→ **TEXT SHOWN**:
_____
Marc Castells

Personal information
- Full name: Marc Castells Ortega
- Date of birth: 12 March 1990 (age 36)
- Place of birth: Sueca, Spain
- Height: 1.85 m (6 ft 1 in)
- Position: Defensive midfielder

Team information
- Current team: Ordino
- Number: 14

Youth career
- Valencia

Senior career*
- Years: Team / Apps / (Gls)
- 2009–2012: Valencia B / 28 / (0)
- 2009–2010: → Poli Ejido (loan) / 33 / (1)
- 2010–2011: → Oviedo (loan) / 14 / (0)
- 2012–2013: Asteras Tripolis / 9 / (0)
- 2014: Larissa / 0 / (0)
- 2014–2016: Castellón / 50 / (1)
- 2017: Hospitalet / 8 / (0)
- 2017: Zirka / 2 / (0)
_____
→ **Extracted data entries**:
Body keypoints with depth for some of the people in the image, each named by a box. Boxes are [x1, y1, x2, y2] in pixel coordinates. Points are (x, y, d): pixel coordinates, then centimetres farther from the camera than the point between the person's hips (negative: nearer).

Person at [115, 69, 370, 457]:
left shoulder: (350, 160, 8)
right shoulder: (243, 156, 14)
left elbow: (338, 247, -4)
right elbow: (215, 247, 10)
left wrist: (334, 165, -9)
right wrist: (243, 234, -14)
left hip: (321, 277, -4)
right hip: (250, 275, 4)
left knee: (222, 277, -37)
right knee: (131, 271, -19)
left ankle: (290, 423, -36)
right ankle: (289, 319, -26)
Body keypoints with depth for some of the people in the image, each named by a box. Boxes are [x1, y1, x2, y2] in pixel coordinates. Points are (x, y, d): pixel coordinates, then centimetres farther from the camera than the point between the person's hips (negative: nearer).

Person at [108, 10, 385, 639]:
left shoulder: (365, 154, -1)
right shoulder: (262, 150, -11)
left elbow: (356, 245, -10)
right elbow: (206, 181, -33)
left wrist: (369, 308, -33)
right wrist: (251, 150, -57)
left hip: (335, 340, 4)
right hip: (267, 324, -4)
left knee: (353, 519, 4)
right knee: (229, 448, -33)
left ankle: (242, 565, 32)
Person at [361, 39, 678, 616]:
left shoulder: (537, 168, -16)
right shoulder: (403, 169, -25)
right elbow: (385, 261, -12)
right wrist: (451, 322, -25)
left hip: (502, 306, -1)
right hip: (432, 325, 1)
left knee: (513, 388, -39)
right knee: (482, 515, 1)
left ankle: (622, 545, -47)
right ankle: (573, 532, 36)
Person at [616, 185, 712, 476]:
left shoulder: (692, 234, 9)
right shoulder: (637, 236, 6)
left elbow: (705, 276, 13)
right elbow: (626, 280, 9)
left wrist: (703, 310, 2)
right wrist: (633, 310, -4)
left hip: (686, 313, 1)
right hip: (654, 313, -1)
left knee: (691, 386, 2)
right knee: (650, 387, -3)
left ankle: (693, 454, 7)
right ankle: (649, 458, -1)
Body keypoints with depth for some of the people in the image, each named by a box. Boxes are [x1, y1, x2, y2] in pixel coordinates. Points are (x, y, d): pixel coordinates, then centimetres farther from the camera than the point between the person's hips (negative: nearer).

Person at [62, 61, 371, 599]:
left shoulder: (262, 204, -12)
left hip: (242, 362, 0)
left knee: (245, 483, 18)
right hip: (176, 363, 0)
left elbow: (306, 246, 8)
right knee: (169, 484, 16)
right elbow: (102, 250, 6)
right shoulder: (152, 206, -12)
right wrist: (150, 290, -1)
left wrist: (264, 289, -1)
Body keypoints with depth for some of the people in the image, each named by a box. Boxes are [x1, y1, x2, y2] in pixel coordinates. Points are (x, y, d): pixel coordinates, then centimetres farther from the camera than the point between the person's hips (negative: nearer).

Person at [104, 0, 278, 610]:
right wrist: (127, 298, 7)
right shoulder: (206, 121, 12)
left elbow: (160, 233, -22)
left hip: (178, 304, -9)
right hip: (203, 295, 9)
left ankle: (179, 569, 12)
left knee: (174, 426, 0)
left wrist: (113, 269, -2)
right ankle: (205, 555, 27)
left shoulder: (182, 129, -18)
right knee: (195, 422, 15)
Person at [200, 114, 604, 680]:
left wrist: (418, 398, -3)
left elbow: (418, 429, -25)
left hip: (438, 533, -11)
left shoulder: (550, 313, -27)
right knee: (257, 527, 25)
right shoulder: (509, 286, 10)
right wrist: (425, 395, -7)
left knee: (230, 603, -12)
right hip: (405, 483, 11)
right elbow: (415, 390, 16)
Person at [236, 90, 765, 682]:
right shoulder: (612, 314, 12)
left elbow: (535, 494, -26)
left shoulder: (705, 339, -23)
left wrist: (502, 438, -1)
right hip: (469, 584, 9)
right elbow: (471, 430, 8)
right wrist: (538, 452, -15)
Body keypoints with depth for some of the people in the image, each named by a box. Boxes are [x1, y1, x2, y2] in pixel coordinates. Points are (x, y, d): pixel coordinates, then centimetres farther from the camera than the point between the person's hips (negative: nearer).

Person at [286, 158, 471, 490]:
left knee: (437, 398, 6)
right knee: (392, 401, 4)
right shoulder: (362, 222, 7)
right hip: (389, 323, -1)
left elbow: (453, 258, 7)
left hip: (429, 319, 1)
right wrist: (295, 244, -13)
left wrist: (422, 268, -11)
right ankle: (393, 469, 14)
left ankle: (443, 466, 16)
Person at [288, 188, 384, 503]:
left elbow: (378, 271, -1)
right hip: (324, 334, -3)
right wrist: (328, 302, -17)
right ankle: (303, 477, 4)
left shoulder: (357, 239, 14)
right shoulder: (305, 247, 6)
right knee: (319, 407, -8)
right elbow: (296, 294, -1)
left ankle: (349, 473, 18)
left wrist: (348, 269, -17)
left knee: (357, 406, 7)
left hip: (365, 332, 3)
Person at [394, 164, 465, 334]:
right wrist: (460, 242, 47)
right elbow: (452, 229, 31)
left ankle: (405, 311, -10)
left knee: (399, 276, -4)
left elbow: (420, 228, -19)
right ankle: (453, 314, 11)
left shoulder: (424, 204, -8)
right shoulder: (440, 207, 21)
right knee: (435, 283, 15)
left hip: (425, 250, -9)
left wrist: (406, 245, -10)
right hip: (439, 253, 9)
_____
→ **REQUIRED WORK**:
1. In the Marc Castells profile, which team did he join on loan for 2010–2011?
2. Please rewrite the section of the Marc Castells profile that begins "Personal information" as one short sentence, keeping its main facts.
3. Extend the Marc Castells profile from the point where it stops.

→ **ANSWERS**:
1. Oviedo

2. Marc Castells Ortega, a 1.85 m (6 ft 1 in) defensive midfielder, was born on 12 March 1990 in Sueca, Spain, and is 36.

3.
- 2018–2021: Castellón / 48 / (1)
- 2021–2022: Linares Deportivo / 6 / (1)
- 2022–2023: Olot / 16 / (0)
- 2023–2025: Santa Coloma / 28 / (1)
- 2025–: Ordino / 14 / (0)

= Marc Castells =

Spanish footballer

Marc Castells Ortega (born 12 March 1990) is a Spanish professional footballer who plays as a defensive midfielder for Primera Divisió club FC Ordino.

His older brother, Cristian, was also a footballer.